Home Culture Outrage Culture and Marijuana Collide

Outrage Culture and Marijuana Collide


As I’ve said many times before, no single thing has been more responsible for the advancement of marijuana law reform in the United States than the Internet. The ability to organize and share information on a global scale – and in an incredibly short amount of time – has been the game-changer activists needed to force real policy changes.

But like most things – especially things that are done on a massive scale, like the Internet – there are drawbacks. Since billions of people contribute to the cloud of thoughts, ideas, jokes, etc. that populate the net every day, you don’t have to look long to find every imaginable take and opinion on every single subject in existence. By giving everyone a voice, social media has done much to accelerate this phenomenon.

Things people would never say to someone’s face get immediately posted and directed at others on social media. A hundred likes on a meme can make someone feel like a poet/philosopher of respectable proportions, someone people should take notice of and listen to.

In this milieu has grown a certain segment of the population often referred to as “outrage culture”. As the “culture” moniker implies, this is not a static group of people, but an ever-shifting amalgam of offended and outraged individuals that come together in different combinations depending on the issue they are outraged about.

For example, those who are outraged by a story on abortion are not going to be the same people who are outraged by a court ruling on Native American lands and so on. And this is not to say that outrage doesn’t have its place; it is an emotion that has caused many things to change across human history. My point is that every single thing that happens anywhere may not rise to the level of someone needing to express their outrage about it.

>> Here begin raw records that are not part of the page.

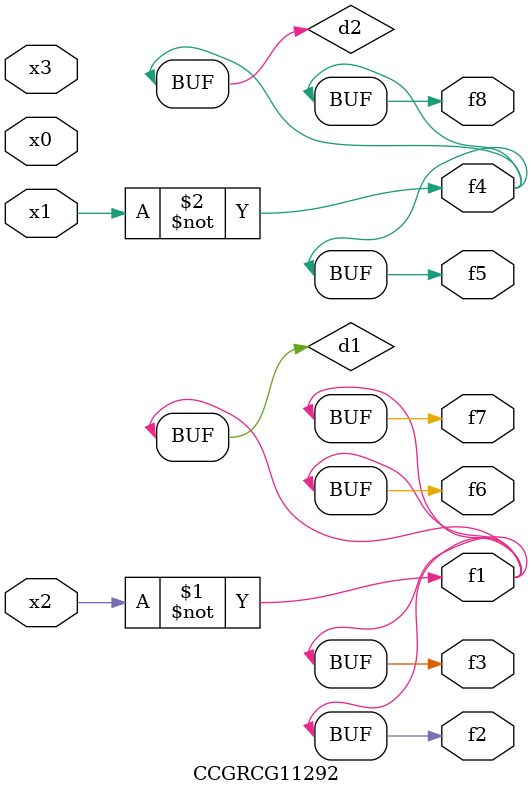
<source format=v>
module CCGRCG11292(
	input x0, x1, x2, x3,
	output f1, f2, f3, f4, f5, f6, f7, f8
);

	wire d1, d2;

	xnor (d1, x2);
	not (d2, x1);
	assign f1 = d1;
	assign f2 = d1;
	assign f3 = d1;
	assign f4 = d2;
	assign f5 = d2;
	assign f6 = d1;
	assign f7 = d1;
	assign f8 = d2;
endmodule

</source>
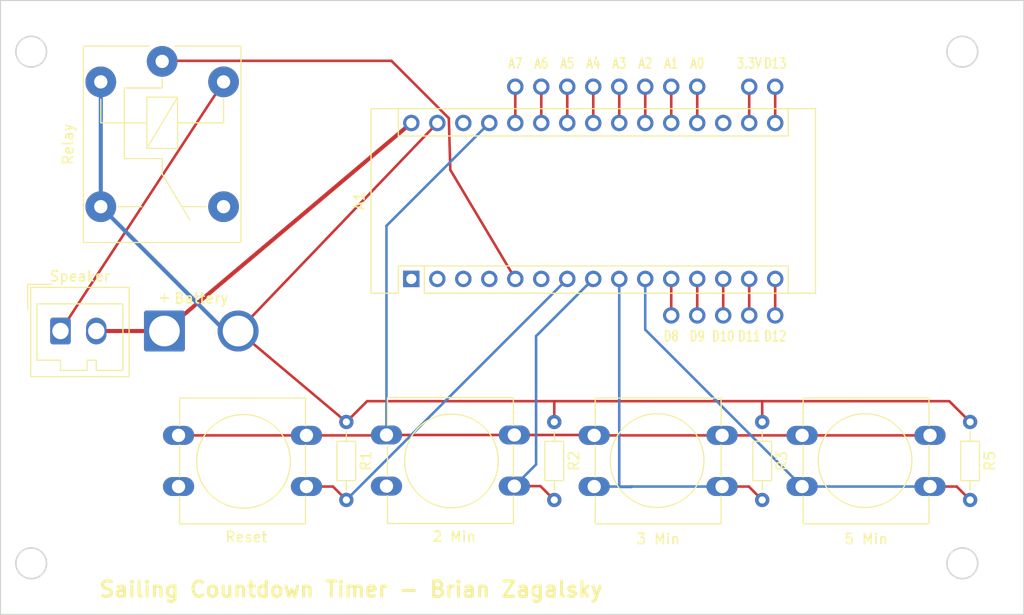
<source format=kicad_pcb>
(kicad_pcb (version 20211014) (generator pcbnew)

  (general
    (thickness 1.6)
  )

  (paper "A4")
  (title_block
    (date "sam. 04 avril 2015")
  )

  (layers
    (0 "F.Cu" signal)
    (31 "B.Cu" signal)
    (32 "B.Adhes" user "B.Adhesive")
    (33 "F.Adhes" user "F.Adhesive")
    (34 "B.Paste" user)
    (35 "F.Paste" user)
    (36 "B.SilkS" user "B.Silkscreen")
    (37 "F.SilkS" user "F.Silkscreen")
    (38 "B.Mask" user)
    (39 "F.Mask" user)
    (40 "Dwgs.User" user "User.Drawings")
    (41 "Cmts.User" user "User.Comments")
    (42 "Eco1.User" user "User.Eco1")
    (43 "Eco2.User" user "User.Eco2")
    (44 "Edge.Cuts" user)
    (45 "Margin" user)
    (46 "B.CrtYd" user "B.Courtyard")
    (47 "F.CrtYd" user "F.Courtyard")
    (48 "B.Fab" user)
    (49 "F.Fab" user)
  )

  (setup
    (stackup
      (layer "F.SilkS" (type "Top Silk Screen"))
      (layer "F.Paste" (type "Top Solder Paste"))
      (layer "F.Mask" (type "Top Solder Mask") (color "Green") (thickness 0.01))
      (layer "F.Cu" (type "copper") (thickness 0.035))
      (layer "dielectric 1" (type "core") (thickness 1.51) (material "FR4") (epsilon_r 4.5) (loss_tangent 0.02))
      (layer "B.Cu" (type "copper") (thickness 0.035))
      (layer "B.Mask" (type "Bottom Solder Mask") (color "Green") (thickness 0.01))
      (layer "B.Paste" (type "Bottom Solder Paste"))
      (layer "B.SilkS" (type "Bottom Silk Screen"))
      (copper_finish "None")
      (dielectric_constraints no)
    )
    (pad_to_mask_clearance 0)
    (aux_axis_origin 117 115)
    (grid_origin 100 100)
    (pcbplotparams
      (layerselection 0x003ffff_ffffffff)
      (disableapertmacros false)
      (usegerberextensions false)
      (usegerberattributes true)
      (usegerberadvancedattributes true)
      (creategerberjobfile true)
      (svguseinch false)
      (svgprecision 6)
      (excludeedgelayer false)
      (plotframeref false)
      (viasonmask false)
      (mode 1)
      (useauxorigin false)
      (hpglpennumber 1)
      (hpglpenspeed 20)
      (hpglpendiameter 15.000000)
      (dxfpolygonmode true)
      (dxfimperialunits true)
      (dxfusepcbnewfont true)
      (psnegative false)
      (psa4output false)
      (plotreference true)
      (plotvalue true)
      (plotinvisibletext false)
      (sketchpadsonfab true)
      (subtractmaskfromsilk false)
      (outputformat 1)
      (mirror false)
      (drillshape 0)
      (scaleselection 1)
      (outputdirectory "./v6")
    )
  )

  (net 0 "")
  (net 1 "Net-(SW1-Pad1)")
  (net 2 "Net-(R1-Pad2)")
  (net 3 "Net-(R2-Pad2)")
  (net 4 "Net-(R3-Pad2)")
  (net 5 "Net-(R5-Pad2)")
  (net 6 "unconnected-(A1-Pad1)")
  (net 7 "unconnected-(A1-Pad2)")
  (net 8 "unconnected-(A1-Pad3)")
  (net 9 "unconnected-(A1-Pad4)")
  (net 10 "unconnected-(A1-Pad6)")
  (net 11 "unconnected-(A1-Pad12)")
  (net 12 "unconnected-(A1-Pad13)")
  (net 13 "unconnected-(A1-Pad14)")
  (net 14 "unconnected-(A1-Pad15)")
  (net 15 "unconnected-(A1-Pad16)")
  (net 16 "unconnected-(A1-Pad17)")
  (net 17 "unconnected-(A1-Pad18)")
  (net 18 "unconnected-(A1-Pad19)")
  (net 19 "unconnected-(A1-Pad20)")
  (net 20 "unconnected-(A1-Pad21)")
  (net 21 "unconnected-(A1-Pad22)")
  (net 22 "unconnected-(A1-Pad23)")
  (net 23 "unconnected-(A1-Pad24)")
  (net 24 "unconnected-(A1-Pad25)")
  (net 25 "unconnected-(A1-Pad26)")
  (net 26 "unconnected-(A1-Pad28)")
  (net 27 "Net-(LS1-Pad1)")
  (net 28 "Net-(V2-Pad2)")
  (net 29 "Net-(LS1-Pad2)")
  (net 30 "unconnected-(K2-Pad12)")
  (net 31 "Net-(K2-Pad11)")
  (net 32 "unconnected-(A1-Pad11)")

  (footprint "Resistor_THT:R_Axial_DIN0204_L3.6mm_D1.6mm_P7.62mm_Horizontal" (layer "F.Cu") (at 191.44 96.19 -90))

  (footprint "Arduino_MountingHole:MountingHole_1.2mm" (layer "F.Cu") (at 192.71 85.776))

  (footprint "Resistor_THT:R_Axial_DIN0204_L3.6mm_D1.6mm_P7.62mm_Horizontal" (layer "F.Cu") (at 150.8 96.19 -90))

  (footprint "Button_Switch_THT:SW_PUSH-12mm" (layer "F.Cu") (at 207.84 102.5 180))

  (footprint "Arduino_MountingHole:MountingHole_1.2mm" (layer "F.Cu") (at 172.39 63.424))

  (footprint "Arduino_MountingHole:MountingHole_1.2mm" (layer "F.Cu") (at 190.17 85.776))

  (footprint "Arduino_MountingHole:MountingHole_1.2mm" (layer "F.Cu") (at 174.93 63.424))

  (footprint "Button_Switch_THT:SW_PUSH-12mm" (layer "F.Cu") (at 154.72 97.46))

  (footprint "Arduino_MountingHole:MountingHole_1.2mm" (layer "F.Cu") (at 185.09 85.776))

  (footprint "Arduino_MountingHole:MountingHole_1.2mm" (layer "F.Cu") (at 190.17 63.424))

  (footprint "Resistor_THT:R_Axial_DIN0204_L3.6mm_D1.6mm_P7.62mm_Horizontal" (layer "F.Cu") (at 171.12 96.19 -90))

  (footprint "Relay_THT:Relay_SPDT_Finder_36.11" (layer "F.Cu") (at 132.8 60.95 -90))

  (footprint "Arduino_MountingHole:MountingHole_1.2mm" (layer "F.Cu") (at 187.63 85.776))

  (footprint "Arduino_MountingHole:MountingHole_1.2mm" (layer "F.Cu") (at 185.09 63.424))

  (footprint "Connector_Wago:Wago_734-132_1x02_P3.50mm_Vertical" (layer "F.Cu") (at 122.86 87.3))

  (footprint "Arduino_MountingHole:MountingHole_1.2mm" (layer "F.Cu") (at 167.31 63.424))

  (footprint "Button_Switch_THT:SW_PUSH-12mm" (layer "F.Cu") (at 134.4 97.5))

  (footprint "Arduino_MountingHole:MountingHole_1.2mm" (layer "F.Cu") (at 182.55 63.424))

  (footprint "Arduino_MountingHole:MountingHole_1.2mm" (layer "F.Cu") (at 182.55 85.776))

  (footprint "Resistor_THT:R_Axial_DIN0204_L3.6mm_D1.6mm_P7.62mm_Horizontal" (layer "F.Cu") (at 211.76 96.19 -90))

  (footprint "Arduino_MountingHole:MountingHole_1.2mm" (layer "F.Cu") (at 169.85 63.424))

  (footprint "Arduino_MountingHole:MountingHole_1.2mm" (layer "F.Cu") (at 180.01 63.424))

  (footprint "Arduino_MountingHole:MountingHole_1.2mm" (layer "F.Cu") (at 192.71 63.424))

  (footprint "Arduino_MountingHole:MountingHole_1.2mm" (layer "F.Cu") (at 177.47 63.424))

  (footprint "Button_Switch_THT:SW_PUSH-12mm" (layer "F.Cu") (at 187.52 102.5 180))

  (footprint "Module:Arduino_Nano" (layer "F.Cu") (at 157.15 82.21 90))

  (footprint "Connector_Wire:SolderWire-2.5sqmm_1x02_P7.2mm_D2.4mm_OD3.6mm" (layer "F.Cu") (at 133.02 87.3))

  (gr_circle (center 120 110) (end 121.5 110) (layer "Edge.Cuts") (width 0.15) (fill none) (tstamp 11064d49-2e1f-462b-8f22-49b1dfafa095))
  (gr_circle (center 211 60) (end 212.5 60) (layer "Edge.Cuts") (width 0.15) (fill none) (tstamp 8194d3c8-9d08-4ec9-84ee-3ce833acd77f))
  (gr_rect (start 117 55) (end 217 115) (layer "Edge.Cuts") (width 0.1) (fill none) (tstamp 985d78bc-9e93-4d6e-b14e-877fd0543d2d))
  (gr_circle (center 211 110) (end 212.5 110) (layer "Edge.Cuts") (width 0.15) (fill none) (tstamp b16ccc30-9b03-40fa-af89-52c9ee141e52))
  (gr_circle (center 120 60) (end 121.5 60) (layer "Edge.Cuts") (width 0.15) (fill none) (tstamp bc411b33-12c0-4f7f-b5fd-755cc991a39d))
  (gr_rect (start 117 55) (end 217 115) (layer "F.Fab") (width 0.1) (fill none) (tstamp 6fce440d-c7b6-42c2-84ae-7234535d3c97))
  (gr_text "Sailing Countdown Timer - Brian Zagalsky" (at 151.2572 112.5476) (layer "F.SilkS") (tstamp 8980f85b-6e5a-4c95-aa83-bd0e742dff6f)
    (effects (font (size 1.5 1.5) (thickness 0.3)))
  )
  (gr_text "+" (at 133.02 83.998) (layer "F.SilkS") (tstamp fbe9830a-4116-4b4c-8f1d-0b4c06677ea0)
    (effects (font (size 1 1) (thickness 0.15)))
  )
  (gr_text "D10" (at 178.024 63.424) (layer "F.Fab") (tstamp 20625c1d-5246-4dbf-993f-93db24fe573e)
    (effects (font (size 1 1) (thickness 0.15)))
  )

  (segment (start 175.02 97.5) (end 187.52 97.5) (width 0.25) (layer "F.Cu") (net 1) (tstamp 27f1fa60-febc-453c-a5aa-c008b9bc95ea))
  (segment (start 146.9 97.5) (end 155.84 97.5) (width 0.25) (layer "F.Cu") (net 1) (tstamp 3902452d-7904-4d5e-b9af-9fff624dec40))
  (segment (start 135.6 97.5) (end 146.9 97.5) (width 0.25) (layer "F.Cu") (net 1) (tstamp 69c4cfa4-b74a-47d5-a8ff-58418be12041))
  (segment (start 134.4 97.5) (end 135.52 97.5) (width 0.25) (layer "F.Cu") (net 1) (tstamp 6ac2c729-9d91-47da-98a4-52bf2eea37f2))
  (segment (start 155.84 97.5) (end 155.88 97.46) (width 0.25) (layer "F.Cu") (net 1) (tstamp 7eb6c3cf-8a78-4f52-ad78-9c531eaf825d))
  (segment (start 174.98 97.46) (end 175.02 97.5) (width 0.25) (layer "F.Cu") (net 1) (tstamp 9b23c450-78b2-470c-9638-85a8f9778ae8))
  (segment (start 167.22 97.46) (end 174.98 97.46) (width 0.25) (layer "F.Cu") (net 1) (tstamp 9eb8ba81-d105-4198-8f66-45ad8cd2382a))
  (segment (start 135.52 97.5) (end 135.56 97.46) (width 0.25) (layer "F.Cu") (net 1) (tstamp aad5e835-f173-400e-8d59-d5cd5c927aca))
  (segment (start 135.56 97.46) (end 135.6 97.5) (width 0.25) (layer "F.Cu") (net 1) (tstamp c4c92a77-37cd-4b66-8f0f-61c39aadf9d3))
  (segment (start 195.34 97.5) (end 207.84 97.5) (width 0.25) (layer "F.Cu") (net 1) (tstamp cfd60460-a019-4568-a0f3-55200ea61bb2))
  (segment (start 187.52 97.5) (end 195.34 97.5) (width 0.25) (layer "F.Cu") (net 1) (tstamp fa9a354c-02f2-401e-85dd-e34ef8fed433))
  (segment (start 154.72 97.46) (end 167.22 97.46) (width 0.25) (layer "F.Cu") (net 1) (tstamp fade4dc9-5a3f-4ab8-ae6c-eff91221e159))
  (segment (start 154.72 77.02) (end 154.72 97.46) (width 0.25) (layer "B.Cu") (net 1) (tstamp 7059519b-1f1e-4580-abb6-98161e0d60f0))
  (segment (start 164.77 66.97) (end 154.72 77.02) (width 0.25) (layer "B.Cu") (net 1) (tstamp c5d6a307-80c1-44f7-9216-e126e3504336))
  (segment (start 146.9 102.5) (end 149.49 102.5) (width 0.25) (layer "F.Cu") (net 2) (tstamp 7b6e18df-12eb-4c92-b333-841c429ed3eb))
  (segment (start 149.49 102.5) (end 150.8 103.81) (width 0.25) (layer "F.Cu") (net 2) (tstamp fed5c42d-a1b3-4f6d-a953-8dea053226c8))
  (segment (start 150.8 103.81) (end 172.39 82.22) (width 0.25) (layer "B.Cu") (net 2) (tstamp 5c13d802-2dcc-4a2b-afb0-7e930e98d057))
  (segment (start 172.39 82.22) (end 172.39 82.21) (width 0.25) (layer "B.Cu") (net 2) (tstamp ca62f01d-9fed-46e6-b7f7-6b5e2436074f))
  (segment (start 169.77 102.46) (end 171.12 103.81) (width 0.25) (layer "F.Cu") (net 3) (tstamp 0185a6b1-e285-4a75-992b-d4d516d7937b))
  (segment (start 167.22 102.46) (end 169.77 102.46) (width 0.25) (layer "F.Cu") (net 3) (tstamp 3c5156be-301a-4add-abc1-cd538bad904e))
  (segment (start 169.342 87.798) (end 174.93 82.21) (width 0.25) (layer "B.Cu") (net 3) (tstamp 11da1199-38de-4ea6-a401-6a68a4cf1701))
  (segment (start 167.22 102.46) (end 169.342 100.338) (width 0.25) (layer "B.Cu") (net 3) (tstamp 3eeeb581-9add-4c00-bb8f-2365c051aef8))
  (segment (start 169.342 100.338) (end 169.342 87.798) (width 0.25) (layer "B.Cu") (net 3) (tstamp b891d837-6d14-4a5f-8bdc-19d34093e895))
  (segment (start 187.52 102.5) (end 190.13 102.5) (width 0.25) (layer "F.Cu") (net 4) (tstamp 11dd3067-8066-405d-b5d5-2c5a264229ca))
  (segment (start 190.13 102.5) (end 191.44 103.81) (width 0.25) (layer "F.Cu") (net 4) (tstamp 24cc6cb1-07de-4a74-a29a-a978f119d6ac))
  (segment (start 177.47 102.54) (end 178.66 102.54) (width 0.25) (layer "B.Cu") (net 4) (tstamp 171422cb-ecf7-4270-a461-df2ad530ce57))
  (segment (start 178.7 102.5) (end 175.02 102.5) (width 0.25) (layer "B.Cu") (net 4) (tstamp 2a73efd3-0bc1-427d-b292-9e9f090ccbab))
  (segment (start 177.47 82.21) (end 177.47 102.54) (width 0.25) (layer "B.Cu") (net 4) (tstamp 33d26dfb-a3fd-47e3-9f61-35ffd3c2cb95))
  (segment (start 178.66 102.54) (end 178.7 102.5) (width 0.25) (layer "B.Cu") (net 4) (tstamp d7f55e4d-a7af-4d63-b306-22e286ff8b19))
  (segment (start 187.52 102.5) (end 178.7 102.5) (width 0.25) (layer "B.Cu") (net 4) (tstamp f79a4ecb-432c-4031-aa0e-a6d23ae97bbe))
  (segment (start 210.45 102.5) (end 211.76 103.81) (width 0.25) (layer "F.Cu") (net 5) (tstamp 1e2bf833-7e38-4eb5-8d4e-39f9827f0cdc))
  (segment (start 207.84 102.5) (end 210.45 102.5) (width 0.25) (layer "F.Cu") (net 5) (tstamp c8c419c1-95aa-448e-b18a-df6d3e57c08e))
  (segment (start 180.01 87.17) (end 180.01 82.21) (width 0.25) (layer "B.Cu") (net 5) (tstamp 40d2871e-e3f2-4c8d-8ac8-fc6d1353de15))
  (segment (start 207.84 102.5) (end 195.34 102.5) (width 0.25) (layer "B.Cu") (net 5) (tstamp 9a0e080a-6311-44a2-b930-b29b25407a0d))
  (segment (start 195.34 102.5) (end 180.01 87.17) (width 0.25) (layer "B.Cu") (net 5) (tstamp e46ed034-feb6-4189-87cd-416cff693c0d))
  (segment (start 185.09 85.776) (end 185.09 82.21) (width 0.25) (layer "F.Cu") (net 11) (tstamp b725964a-3ce5-4190-8400-6b357a80f44d))
  (segment (start 187.63 85.776) (end 187.63 82.21) (width 0.25) (layer "F.Cu") (net 12) (tstamp c6151ae5-9b1a-47f5-8411-bb66a0f7e492))
  (segment (start 190.17 85.776) (end 190.17 82.21) (width 0.25) (layer "F.Cu") (net 13) (tstamp 0fe29dd7-30cc-4e51-a351-32fffee93de1))
  (segment (start 192.71 85.776) (end 192.71 82.21) (width 0.25) (layer "F.Cu") (net 14) (tstamp c52d3049-8642-4dd0-9f26-030ac4c6b0fe))
  (segment (start 192.71 66.97) (end 192.71 63.424) (width 0.25) (layer "F.Cu") (net 15) (tstamp 5e5326e8-784a-4958-8847-f6be7acc2526))
  (segment (start 190.17 66.97) (end 190.17 63.424) (width 0.25) (layer "F.Cu") (net 16) (tstamp e1ba90e4-7a7a-4b61-9280-87785af3bd2c))
  (segment (start 185.09 66.726) (end 185.09 63.424) (width 0.25) (layer "F.Cu") (net 18) (tstamp 7bc7386b-ff85-4ccb-94f9-e40ac6f04557))
  (segment (start 184.846 66.97) (end 185.09 66.726) (width 0.25) (layer "F.Cu") (net 18) (tstamp c6669463-41f8-470e-a777-bb47216a3c05))
  (segment (start 185.09 66.97) (end 184.846 66.97) (width 0.25) (layer "F.Cu") (net 18) (tstamp d5989177-f4f6-440c-a904-de9f612cda31))
  (segment (start 182.55 66.97) (end 182.55 63.424) (width 0.25) (layer "F.Cu") (net 19) (tstamp 5995b0a4-2e38-4e42-b2d8-f73d9b12181f))
  (segment (start 180.01 66.97) (end 180.01 63.424) (width 0.25) (layer "F.Cu") (net 20) (tstamp aaf5d4ae-0a4c-40a0-a747-fb8d4866657d))
  (segment (start 177.47 66.98) (end 177.47 63.424) (width 0.25) (layer "F.Cu") (net 21) (tstamp 102eb145-e1b1-44bc-a4f8-95d9427f8b29))
  (segment (start 177.47 66.97) (end 177.47 66.98) (width 0.25) (layer "F.Cu") (net 21) (tstamp 4f4edbb8-4d38-4b78-820f-c7de82a3d8a2))
  (segment (start 174.93 66.97) (end 174.93 63.424) (width 0.25) (layer "F.Cu") (net 22) (tstamp 9ef431f1-9d21-432a-ba8c-d77d32ee79d0))
  (segment (start 172.39 66.97) (end 172.39 63.424) (width 0.25) (layer "F.Cu") (net 23) (tstamp f5ca4182-85b0-4351-a71d-01d00dff2e78))
  (segment (start 169.85 66.97) (end 169.85 63.424) (width 0.25) (layer "F.Cu") (net 24) (tstamp 6d12f51e-f6c0-4e3f-bdba-f31bcec91068))
  (segment (start 167.31 66.97) (end 167.31 63.424) (width 0.25) (layer "F.Cu") (net 25) (tstamp f53ba01c-dcad-4ab2-b003-b8da0759e450))
  (segment (start 122.86 87.3) (end 138.8 62.95) (width 0.25) (layer "F.Cu") (net 27) (tstamp f13ce93a-559e-4366-afe7-a2bd68804f53))
  (segment (start 191.44 94.158) (end 171.12 94.158) (width 0.25) (layer "F.Cu") (net 28) (tstamp 015c1fc9-47d4-4daa-9c21-a17a07dd9c80))
  (segment (start 171.12 94.158) (end 152.832 94.158) (width 0.25) (layer "F.Cu") (net 28) (tstamp 451fd98e-d35d-4f9d-a41e-07d0b6912855))
  (segment (start 152.832 94.158) (end 150.8 96.19) (width 0.25) (layer "F.Cu") (net 28) (tstamp 8f29b364-3ef6-493f-b55d-93f923f86206))
  (segment (start 211.76 96.19) (end 209.728 94.158) (width 0.25) (layer "F.Cu") (net 28) (tstamp 952acdb0-8e42-42d2-8212-e14f72dfeade))
  (segment (start 140.22 87.3) (end 159.69 66.97) (width 0.25) (layer "F.Cu") (net 28) (tstamp 960a0cf5-736b-4602-b658-59279a8c6fa9))
  (segment (start 191.44 96.19) (end 191.44 94.158) (width 0.25) (layer "F.Cu") (net 28) (tstamp 96ed6868-75d1-4e9a-a14f-e7a6d2a4e6c4))
  (segment (start 209.728 94.158) (end 191.44 94.158) (width 0.25) (layer "F.Cu") (net 28) (tstamp d1d399c3-db83-4181-9b88-a6a61b829e38))
  (segment (start 171.12 96.19) (end 171.12 94.158) (width 0.25) (layer "F.Cu") (net 28) (tstamp d366b6bc-d254-4d2a-873a-c6f1733bb150))
  (segment (start 150.8 96.19) (end 140.22 87.3) (width 0.25) (layer "F.Cu") (net 28) (tstamp da75c86b-4a2a-4c05-85a2-01bd22cb803f))
  (segment (start 138.95 87.3) (end 140.22 87.3) (width 0.25) (layer "B.Cu") (net 28) (tstamp 5ee910cc-6c9a-4445-afcc-fc5e24085d75))
  (segment (start 126.8 63.748896) (end 127.199448 63.349448) (width 0.25) (layer "B.Cu") (net 28) (tstamp 60b35923-9a49-4171-b526-5539bd67b5d6))
  (segment (start 126.8 75.15) (end 126.8 63.748896) (width 0.4) (layer "B.Cu") (net 28) (tstamp 8ffc9c2a-4cc9-42aa-8074-cc52f7fcbb05))
  (segment (start 126.8 75.15) (end 138.95 87.3) (width 0.4) (layer "B.Cu") (net 28) (tstamp b20472cf-3c7d-421a-a036-27f9c3e65d69))
  (segment (start 133.02 87.3) (end 157.15 66.97) (width 0.4) (layer "F.Cu") (net 29) (tstamp 7123e09c-0a84-4d88-9b6c-f52181397a3f))
  (segment (start 126.36 87.3) (end 133.02 87.3) (width 0.4) (layer "F.Cu") (net 29) (tstamp 8d53367e-65a1-4137-88f8-997a9aa3c2dc))
  (segment (start 167.31 82.21) (end 160.96 71.552) (width 0.25) (layer "F.Cu") (net 31) (tstamp 3ccce2db-4403-491f-a9dd-44f239c944c0))
  (segment (start 160.815 66.504009) (end 155.203491 60.8925) (width 0.25) (layer "F.Cu") (net 31) (tstamp 57e31870-f7d0-462a-819a-686973ce7ab8))
  (segment (start 155.203491 60.8925) (end 133.02 60.8925) (width 0.25) (layer "F.Cu") (net 31) (tstamp adccc10f-8fd0-47e3-aa9d-4d46e9e16226))
  (segment (start 160.96 71.552) (end 160.815 66.504009) (width 0.25) (layer "F.Cu") (net 31) (tstamp cb03098e-129a-4f78-a468-6a86138df54c))
  (segment (start 182.55 85.776) (end 182.55 82.21) (width 0.25) (layer "F.Cu") (net 32) (tstamp 18e44c2d-cd4f-4c4f-8368-5ffa7669480e))

)

</source>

The marijuana law reform community itself is not immune from being attacked by outrage culture, and it is not exempt from becoming part of that culture either. Whether it’s people “dragging” Senator Kamala Harris on Twitter for an admittedly silly lie about getting high and listening to Tupac in college or people having a meltdown over Miley Cyrus’ mom being shown in a picture with a bunch of bags of marijuana, there is sometimes no telling what direction outrage will come from.

In the case of Tish Cyrus, the outrage was used by some to raise awareness on the very real issue of people still being criminalized for cannabis. Some commentators seemed to imply that the picture itself was an affront to those who have been jailed on cannabis offenses, while others simply used the picture to highlight certain distinctions drawn in our criminal justice system.

And then another group of outraged people used the picture to claim it as some sort of proof of degeneracy inherent in the Cyrus family that has led to their unleashing of horrible children on society. “No wonder why your children are so stupid to take drugs, because you are a stupid role model,” one moron commented. “The police should put you and your family in prison.”

As I said, the Internet is so big that the entire spectrum of opinion is available to see and critique. But isn’t that all the more reason for every one of us to make an effort to calm our outrage over little things so that we don’t dilute the very notion of ‘outrage’ itself?